Sale Histoire (1)
Derniers attablés, paressant devant nos tasses de café à moitié vidées, tandis que le patron et les serveuses trompaient leur attente en dressant une nappe au fond de la salle, avec les plats du dîner qu’ils entameraient aussitôt que les clients – nous – auraient franchi le seuil : la soirée aurait pu tout aussi bien en rester là - sur un trou de conversation, je me serais levé à temps, approché du comptoir, aurais réglé sourire aux lèvres l’addition pour trois - comme je devais dans la réalité le faire vingt minutes plus tard, mais, l’esprit ailleurs, troublé. Ç’aurait été l’épilogue attendu d’un bon restaurant en famille pour la fin de mes vacances : tranquillement, sous les mercis-bonsoirs à l’unisson et les tintements de clochette, haussant le col des manteaux, nous serions partis à la recherche de la voiture, guillerets, tâtonnants, gourds de satiété digérante et raidis par la glaciale brume nocturne. Et comme nos silhouettes s’effaçant dans la nuit, j’aurais depuis oublié tous nos propos.
Or plusieurs jours bien remplis sont passés depuis, et de ma cervelle passoire de grand vaporeux, je peux pourtant encore retracer fidèlement chacun des sauts de puces de cette fin de conversation - dire que c’est parti d’une histoire de poulailler… Car voilà, un sujet en appelant un autre, on se laisse emporter et on gaffe : Paulo trébuche sur l’affaire qu’il avait peut-être par ménagement sciemment évité d’aborder, puis n’y résiste pas, se lance : ah mais, tu ne sais pas ? Fameux coup de fouet ; nous sommes soudain tout à notre affaire : Marylou et lui, volubiles, dans leur récit se complétant les phrases l’un l’autre; moi, buste redressé, écoutant de toutes mes oreilles, de plus en plus effaré. Ce qu’ils racontent est sordide, ahurissant, impossible.
Alors je sens que c’est ici qu’est la grande scène à faire, les personnages à planter dans la campagne, comme en décor pour tragédie classique. Mais c’est qu’est passée l’heure de me glisser dans les êtres, c’est-à-dire ce sursaut d’humanité qui seul importe. Il faut avoir l’âme vaine pour se complaire alanguissement et dans les grandes longueurs à tous les lamentables détails d’une sale histoire, qui n’est pas où je veux en venir.
J’abrège.
D’abord, Aurélie. Ce n’est pas n’importe qui. Trente ans, je la connais depuis quinze, et quelque part dans un débarras chez ses parents, prenant la poussière entre ses vieux carnets scolaires et copies de bac blanc, il doit s’y trouver encore quelques lettres à l’encre violette de ma plus belle main. Pas une ancienne amourette - j’avais cinq ans de plus : plutôt un flirt improbable, en mes temps d’ado prolongé, tout en postures auxquelles je n’aime pas repenser : moi l’effarouché le nigaud, faisant l’averti et l’esthète canaille - avec entre-aperçu intrigant de quelques ténèbres romantisantes judicieusement disposées. Cabotinage.

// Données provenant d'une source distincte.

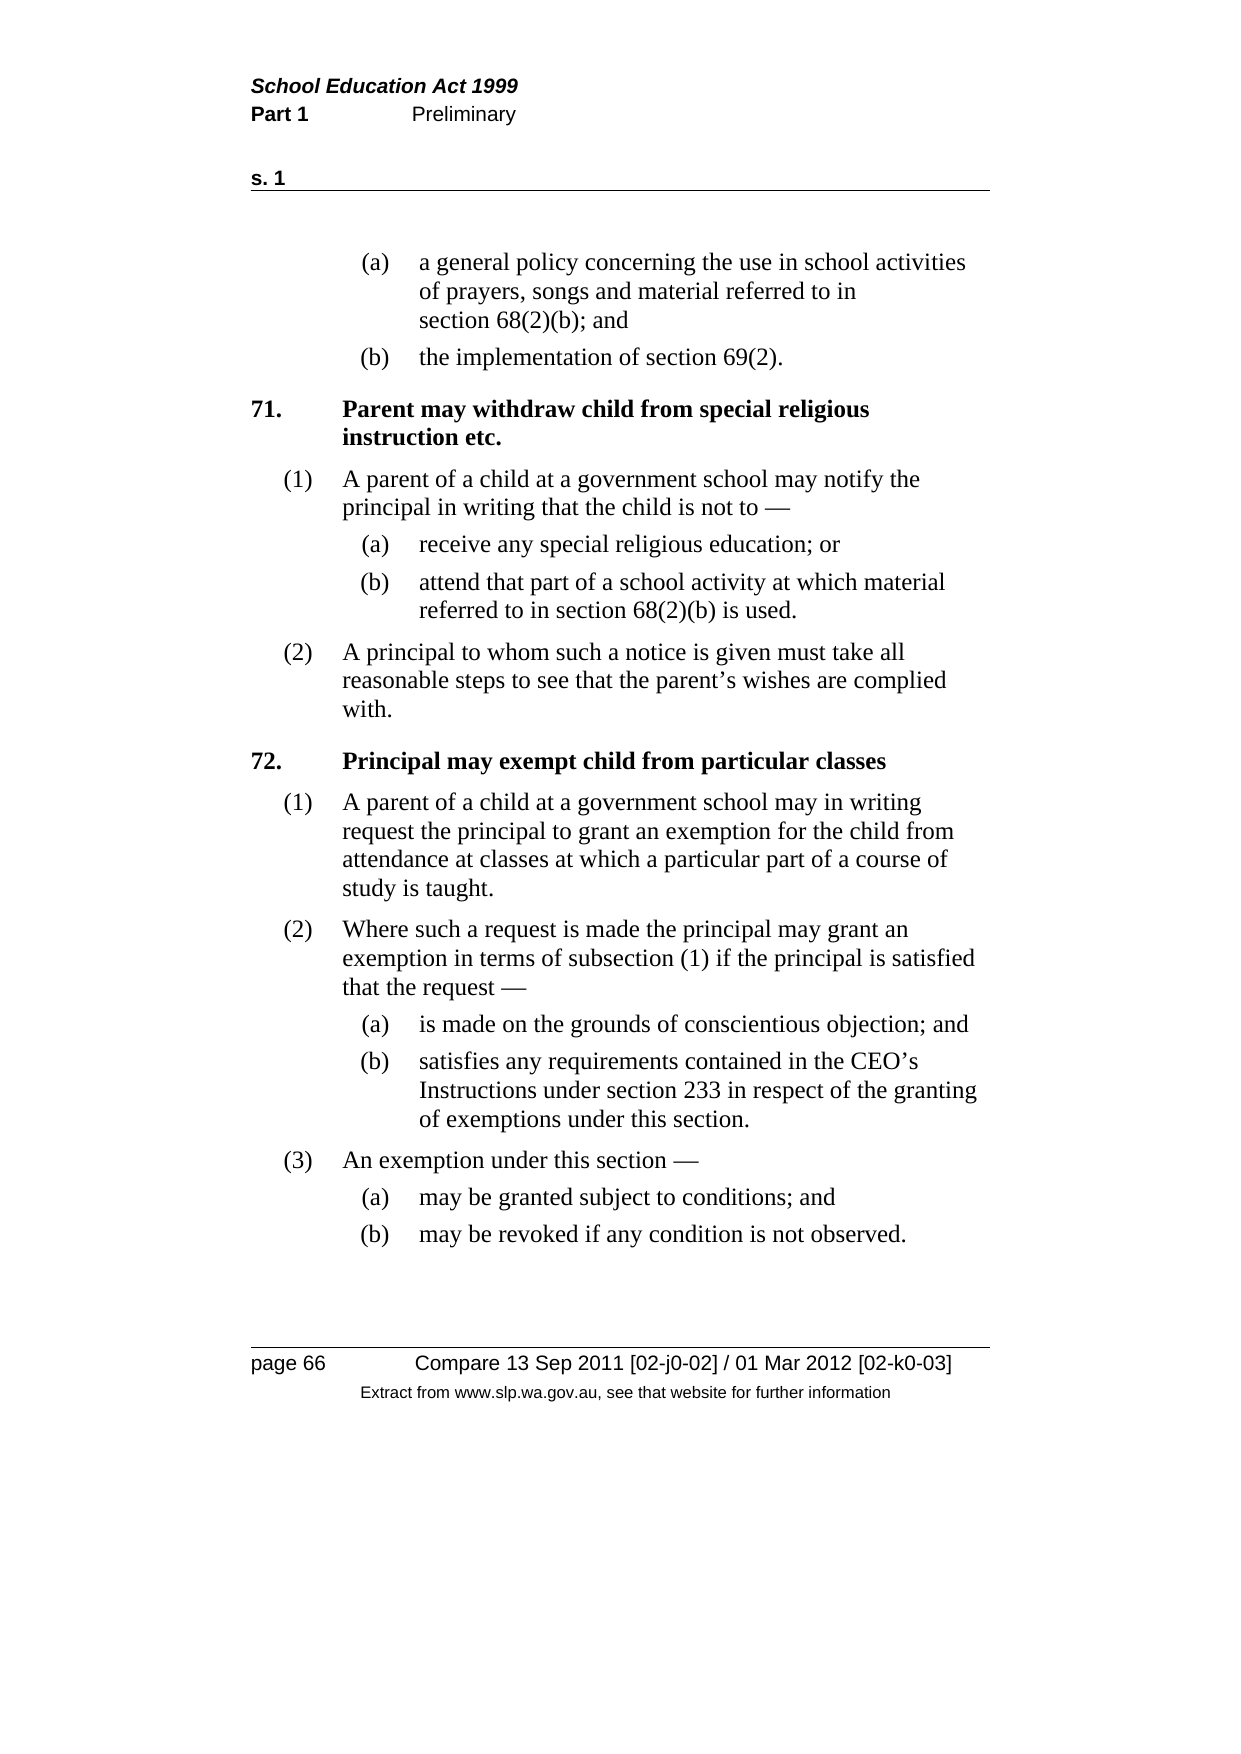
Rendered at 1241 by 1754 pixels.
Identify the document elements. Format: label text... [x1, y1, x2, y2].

text (1) A parent of a child at a government school may notify the principal in writing that the child is not to — [251, 464, 990, 521]
subtitle 71. Parent may withdraw child from special religious instruction etc. [251, 394, 990, 451]
text (b) may be revoked if any condition is not observed. [251, 1219, 990, 1248]
text (a) a general policy concerning the use in school activities of prayers, songs and material referred to in section 68(2)(b); and [251, 247, 990, 334]
text (a) is made on the grounds of conscientious objection; and [251, 1009, 990, 1038]
text (b) the implementation of section 69(2). [251, 342, 990, 371]
text (b) satisfies any requirements contained in the CEO’s Instructions under section 233 in respect of the granting of exemptions under this section. [251, 1046, 990, 1132]
text (a) receive any special religious education; or [251, 529, 990, 558]
text (2) A principal to whom such a notice is given must take all reasonable steps to see that the parent’s wishes are complied with. [251, 637, 990, 723]
text (1) A parent of a child at a government school may in writing request the principal to grant an exemption for the child from attendance at classes at which a particular part of a course of study is taught. [251, 787, 990, 902]
subtitle 72. Principal may exempt child from particular classes [251, 746, 990, 774]
text (2) Where such a request is made the principal may grant an exemption in terms of subsection (1) if the principal is satisfied that the request — [251, 914, 990, 1001]
text (b) attend that part of a school activity at which material referred to in section 68(2)(b) is used. [251, 567, 990, 624]
text (3) An exemption under this section — [251, 1145, 990, 1174]
text (a) may be granted subject to conditions; and [251, 1182, 990, 1211]
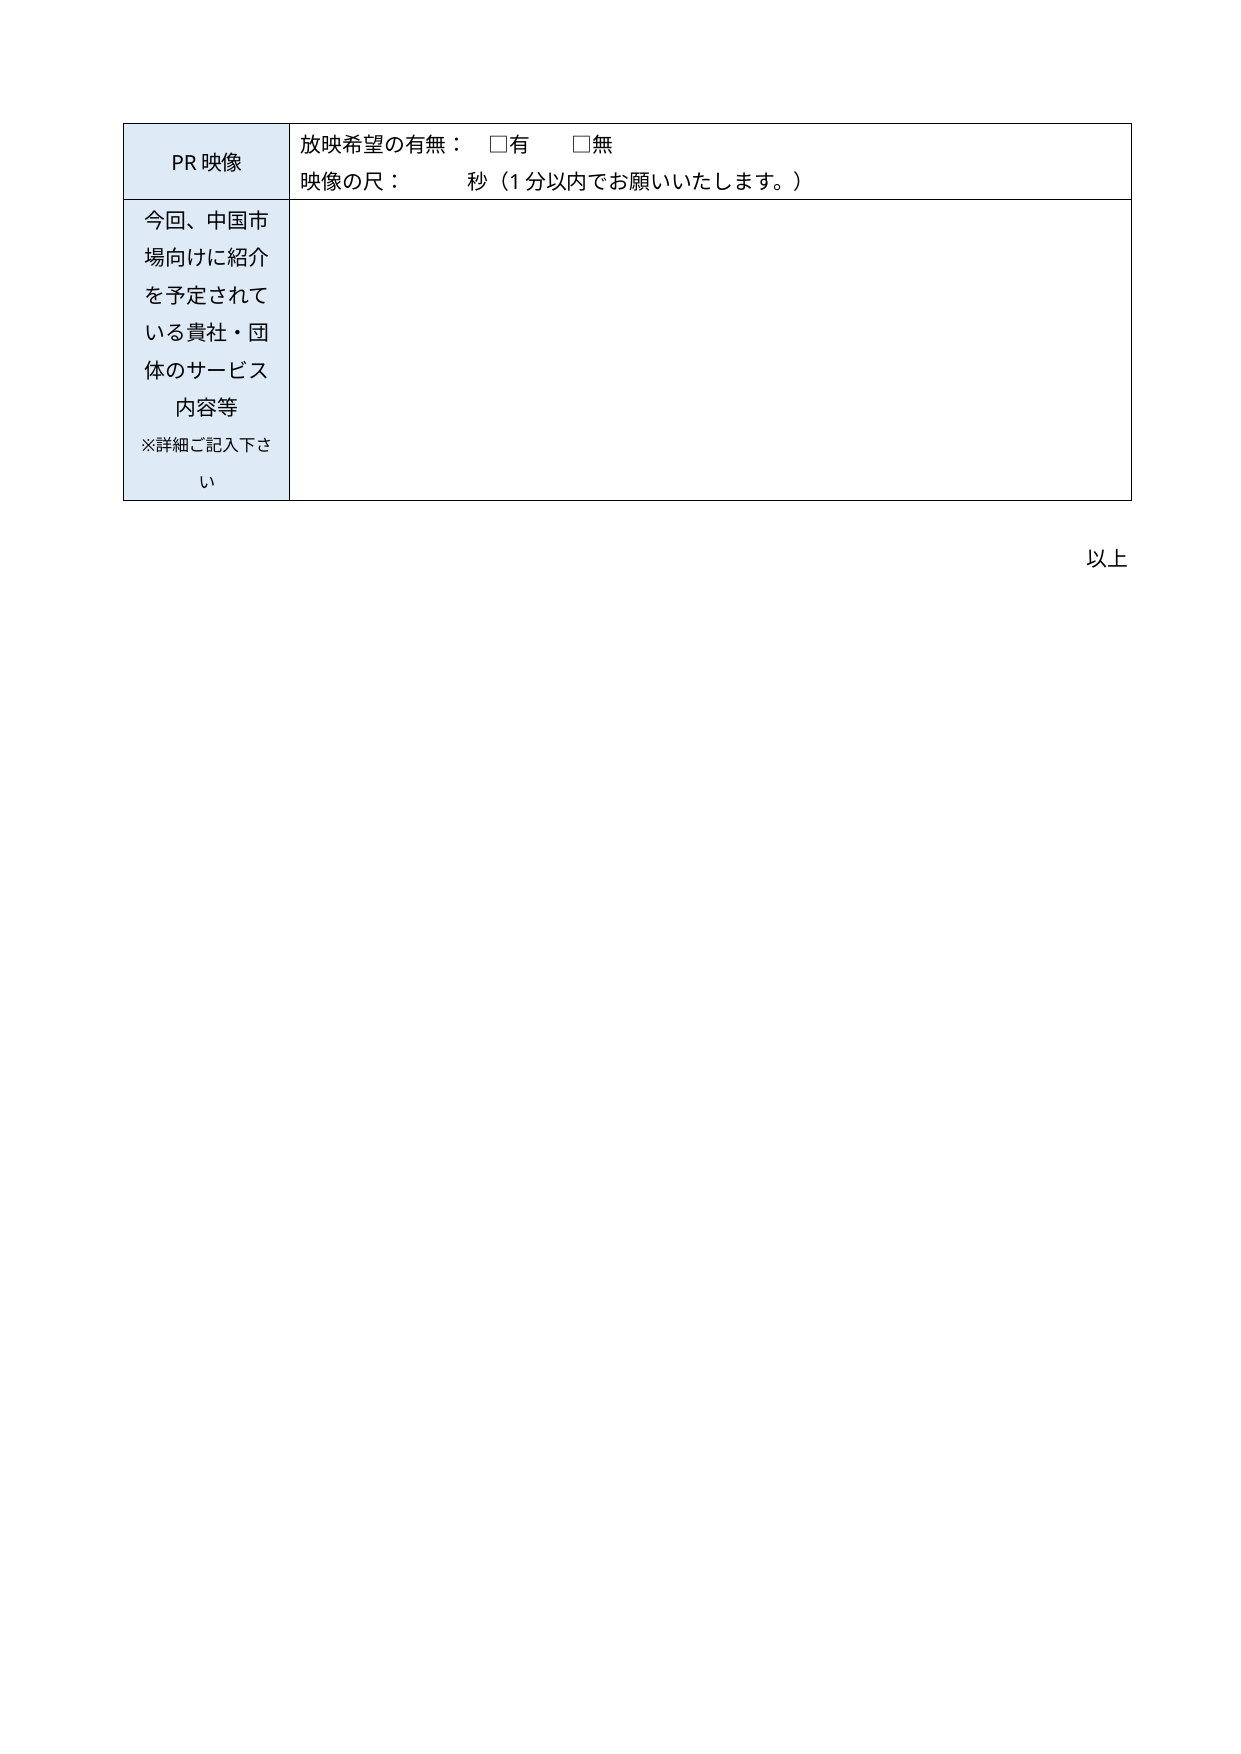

Puis, à dix-neuf ans, s’intéressant soudain pour de sérieux aux garçons : un an avec une sorte de rugbyman muet, puis le bon, Colin, petit vendeur râblé au sourire d’angelot, qui un samedi qu’elle faisait les courses, à la tchatche lui refourgua à la fois un lave-vaisselle neuf et sa propre petite personne. L’installation en appartement à deux "en ville", puis très vite, le mariage dans la foulée. Idylle. La naissance d’une fille, puis une deuxième. Et c’est Aurélie : Mère Courage, trimbalant sa marmaille d’un saut en voiture à l’autre, abattant en semaine son travail de gros bras entourée que d’hommes, et gardant encore une fraîcheur de visage et de caractère - après les corvées à l’Assoce, tirant sur sa cigarette récompense et glissant enjouée quelques nouvelles, avant de repartir à la poursuite de son programme. Nous deux on en reste aux bonjours - au revoir, n’ayant plus grand chose à se dire - je peine à me remémorer la gamine qui écoutait, avec parfois des étoiles dans les yeux, les historiettes absurdes que je racontais à table aux veillées, me tapant le genou du revers de la main, lorsque je tardais trop à enchaîner la suite. Me considère-t-elle parfois ? Je fais partie du décor.